TASK OBJECTIVE
Write out the text of each item below word for word, leaving out the images.

--- MATERIALS PROVIDED Enclosed Below ---

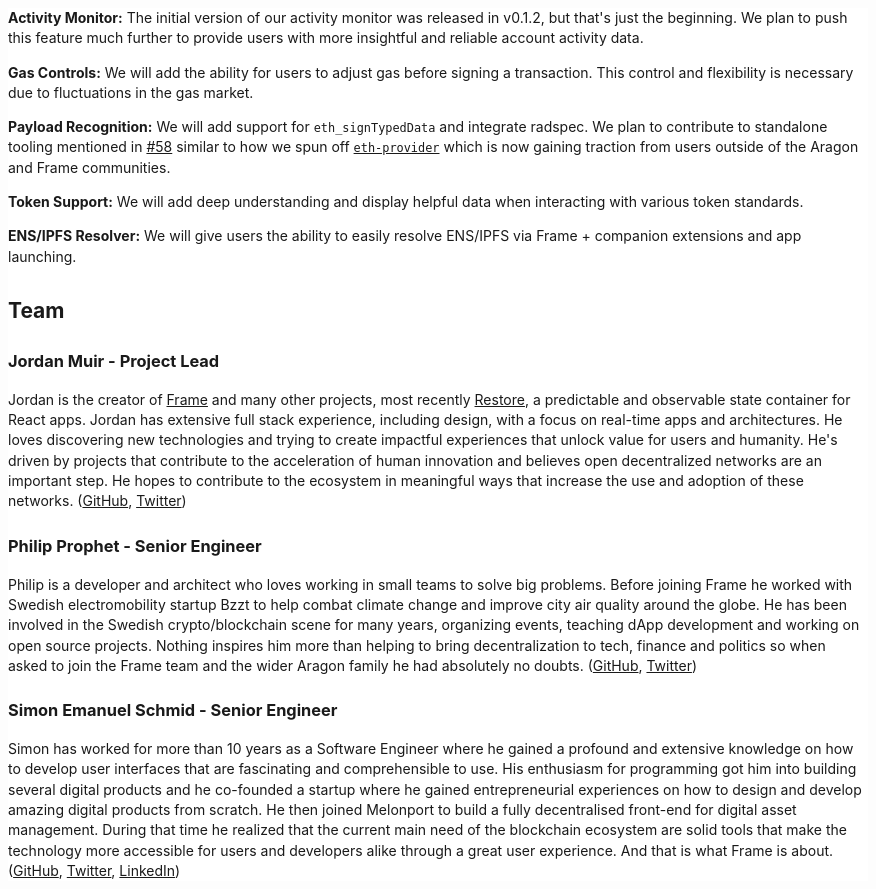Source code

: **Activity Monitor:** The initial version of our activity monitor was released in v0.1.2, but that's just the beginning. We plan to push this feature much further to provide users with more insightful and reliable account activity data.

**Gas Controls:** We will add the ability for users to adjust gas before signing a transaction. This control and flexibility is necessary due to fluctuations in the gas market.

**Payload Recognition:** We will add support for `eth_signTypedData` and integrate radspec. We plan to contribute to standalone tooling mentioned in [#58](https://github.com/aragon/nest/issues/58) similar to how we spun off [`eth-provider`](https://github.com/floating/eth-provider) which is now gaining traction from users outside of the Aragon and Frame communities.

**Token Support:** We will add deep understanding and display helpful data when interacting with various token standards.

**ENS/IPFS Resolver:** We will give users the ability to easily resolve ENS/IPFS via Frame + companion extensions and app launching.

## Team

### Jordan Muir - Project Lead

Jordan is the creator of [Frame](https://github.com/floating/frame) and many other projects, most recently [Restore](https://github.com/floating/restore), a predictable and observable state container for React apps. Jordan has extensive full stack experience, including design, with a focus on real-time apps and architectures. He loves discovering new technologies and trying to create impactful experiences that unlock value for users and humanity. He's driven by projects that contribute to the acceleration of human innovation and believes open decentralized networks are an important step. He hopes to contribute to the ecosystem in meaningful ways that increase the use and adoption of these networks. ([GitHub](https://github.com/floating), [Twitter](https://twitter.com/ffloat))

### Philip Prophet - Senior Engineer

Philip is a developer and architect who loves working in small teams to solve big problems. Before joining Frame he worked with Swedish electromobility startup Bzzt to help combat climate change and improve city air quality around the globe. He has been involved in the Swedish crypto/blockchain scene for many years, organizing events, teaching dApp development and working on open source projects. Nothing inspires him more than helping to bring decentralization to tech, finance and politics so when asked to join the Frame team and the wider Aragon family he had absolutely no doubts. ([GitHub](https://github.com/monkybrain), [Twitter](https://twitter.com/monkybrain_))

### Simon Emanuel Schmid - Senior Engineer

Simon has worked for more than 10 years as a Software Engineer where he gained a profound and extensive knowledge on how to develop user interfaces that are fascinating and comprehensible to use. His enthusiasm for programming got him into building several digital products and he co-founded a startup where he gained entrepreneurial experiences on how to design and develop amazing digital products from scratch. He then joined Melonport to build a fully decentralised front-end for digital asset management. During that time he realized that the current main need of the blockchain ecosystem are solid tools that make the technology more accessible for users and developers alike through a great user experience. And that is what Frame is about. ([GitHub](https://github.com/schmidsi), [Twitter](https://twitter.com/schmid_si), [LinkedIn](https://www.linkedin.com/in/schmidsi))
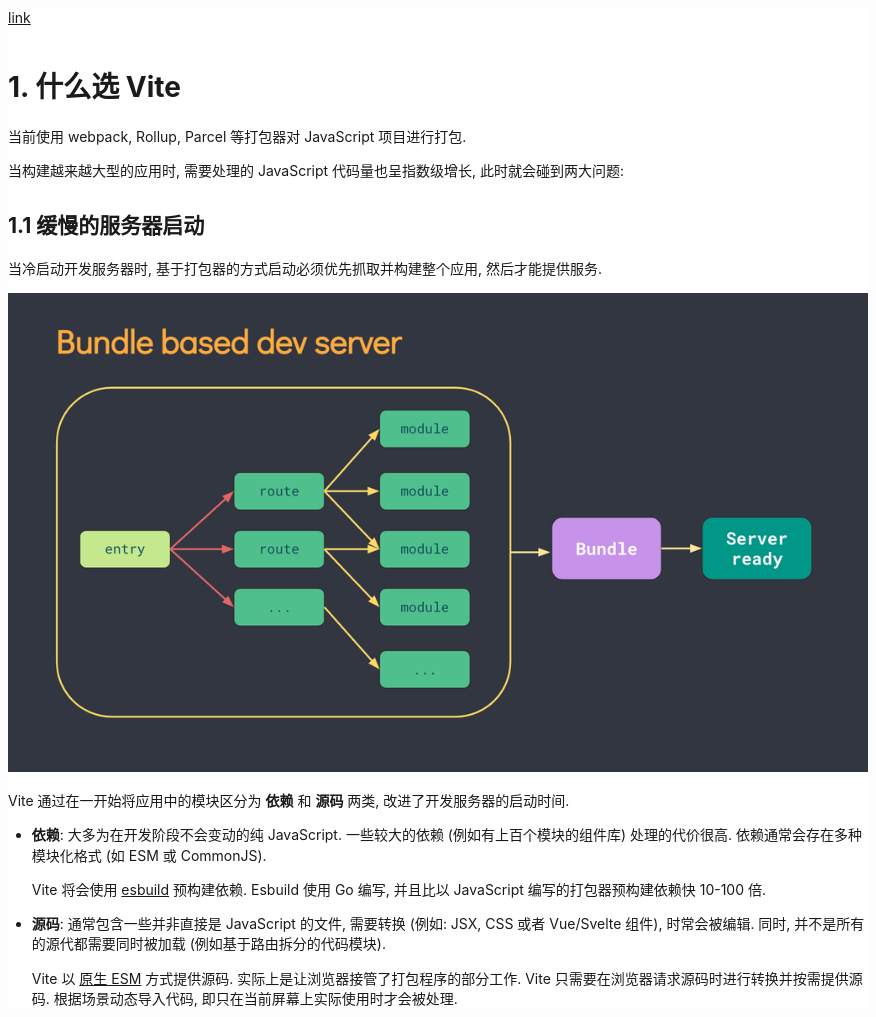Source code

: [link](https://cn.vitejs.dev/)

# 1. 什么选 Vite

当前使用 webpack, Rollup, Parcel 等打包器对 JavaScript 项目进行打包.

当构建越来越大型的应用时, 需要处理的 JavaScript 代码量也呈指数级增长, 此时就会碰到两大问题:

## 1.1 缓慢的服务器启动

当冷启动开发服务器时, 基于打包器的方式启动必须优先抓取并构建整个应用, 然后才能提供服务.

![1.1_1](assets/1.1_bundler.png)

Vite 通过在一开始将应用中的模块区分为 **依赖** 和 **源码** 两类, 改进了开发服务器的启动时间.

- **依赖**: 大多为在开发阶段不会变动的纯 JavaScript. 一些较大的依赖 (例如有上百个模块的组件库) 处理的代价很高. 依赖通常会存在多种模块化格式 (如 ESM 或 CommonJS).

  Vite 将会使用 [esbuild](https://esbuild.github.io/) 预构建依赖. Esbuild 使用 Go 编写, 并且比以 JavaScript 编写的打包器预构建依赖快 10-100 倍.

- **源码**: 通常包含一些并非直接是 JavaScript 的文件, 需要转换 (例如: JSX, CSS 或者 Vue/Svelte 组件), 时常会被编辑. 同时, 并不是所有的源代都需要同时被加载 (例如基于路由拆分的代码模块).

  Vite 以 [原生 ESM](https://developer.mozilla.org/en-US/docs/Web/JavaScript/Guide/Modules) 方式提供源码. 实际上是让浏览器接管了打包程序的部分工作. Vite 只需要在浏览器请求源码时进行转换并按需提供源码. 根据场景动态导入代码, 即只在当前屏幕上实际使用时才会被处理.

--- End of Enclosed MATERIALS PROVIDED ---

ANSWER
Source code

: **Activity Monitor:** The initial version of our activity monitor was released in v0.1.2, but that's just the beginning. We plan to push this feature much further to provide users with more insightful and reliable account activity data.

**Gas Controls:** We will add the ability for users to adjust gas before signing a transaction. This control and flexibility is necessary due to fluctuations in the gas market.

**Payload Recognition:** We will add support for `eth_signTypedData` and integrate radspec. We plan to contribute to standalone tooling mentioned in [#58](https://github.com/aragon/nest/issues/58) similar to how we spun off [`eth-provider`](https://github.com/floating/eth-provider) which is now gaining traction from users outside of the Aragon and Frame communities.

**Token Support:** We will add deep understanding and display helpful data when interacting with various token standards.

**ENS/IPFS Resolver:** We will give users the ability to easily resolve ENS/IPFS via Frame + companion extensions and app launching.

## Team

### Jordan Muir - Project Lead

Jordan is the creator of [Frame](https://github.com/floating/frame) and many other projects, most recently [Restore](https://github.com/floating/restore), a predictable and observable state container for React apps. Jordan has extensive full stack experience, including design, with a focus on real-time apps and architectures. He loves discovering new technologies and trying to create impactful experiences that unlock value for users and humanity. He's driven by projects that contribute to the acceleration of human innovation and believes open decentralized networks are an important step. He hopes to contribute to the ecosystem in meaningful ways that increase the use and adoption of these networks. ([GitHub](https://github.com/floating), [Twitter](https://twitter.com/ffloat))

### Philip Prophet - Senior Engineer

Philip is a developer and architect who loves working in small teams to solve big problems. Before joining Frame he worked with Swedish electromobility startup Bzzt to help combat climate change and improve city air quality around the globe. He has been involved in the Swedish crypto/blockchain scene for many years, organizing events, teaching dApp development and working on open source projects. Nothing inspires him more than helping to bring decentralization to tech, finance and politics so when asked to join the Frame team and the wider Aragon family he had absolutely no doubts. ([GitHub](https://github.com/monkybrain), [Twitter](https://twitter.com/monkybrain_))

### Simon Emanuel Schmid - Senior Engineer

Simon has worked for more than 10 years as a Software Engineer where he gained a profound and extensive knowledge on how to develop user interfaces that are fascinating and comprehensible to use. His enthusiasm for programming got him into building several digital products and he co-founded a startup where he gained entrepreneurial experiences on how to design and develop amazing digital products from scratch. He then joined Melonport to build a fully decentralised front-end for digital asset management. During that time he realized that the current main need of the blockchain ecosystem are solid tools that make the technology more accessible for users and developers alike through a great user experience. And that is what Frame is about. ([GitHub](https://github.com/schmidsi), [Twitter](https://twitter.com/schmid_si), [LinkedIn](https://www.linkedin.com/in/schmidsi))
Source code

: [link](https://cn.vitejs.dev/)

# 1. 什么选 Vite

当前使用 webpack, Rollup, Parcel 等打包器对 JavaScript 项目进行打包.

当构建越来越大型的应用时, 需要处理的 JavaScript 代码量也呈指数级增长, 此时就会碰到两大问题:

## 1.1 缓慢的服务器启动

当冷启动开发服务器时, 基于打包器的方式启动必须优先抓取并构建整个应用, 然后才能提供服务.

![1.1_1](assets/1.1_bundler.png)

Vite 通过在一开始将应用中的模块区分为 **依赖** 和 **源码** 两类, 改进了开发服务器的启动时间.

- **依赖**: 大多为在开发阶段不会变动的纯 JavaScript. 一些较大的依赖 (例如有上百个模块的组件库) 处理的代价很高. 依赖通常会存在多种模块化格式 (如 ESM 或 CommonJS).

  Vite 将会使用 [esbuild](https://esbuild.github.io/) 预构建依赖. Esbuild 使用 Go 编写, 并且比以 JavaScript 编写的打包器预构建依赖快 10-100 倍.

- **源码**: 通常包含一些并非直接是 JavaScript 的文件, 需要转换 (例如: JSX, CSS 或者 Vue/Svelte 组件), 时常会被编辑. 同时, 并不是所有的源代都需要同时被加载 (例如基于路由拆分的代码模块).

  Vite 以 [原生 ESM](https://developer.mozilla.org/en-US/docs/Web/JavaScript/Guide/Modules) 方式提供源码. 实际上是让浏览器接管了打包程序的部分工作. Vite 只需要在浏览器请求源码时进行转换并按需提供源码. 根据场景动态导入代码, 即只在当前屏幕上实际使用时才会被处理.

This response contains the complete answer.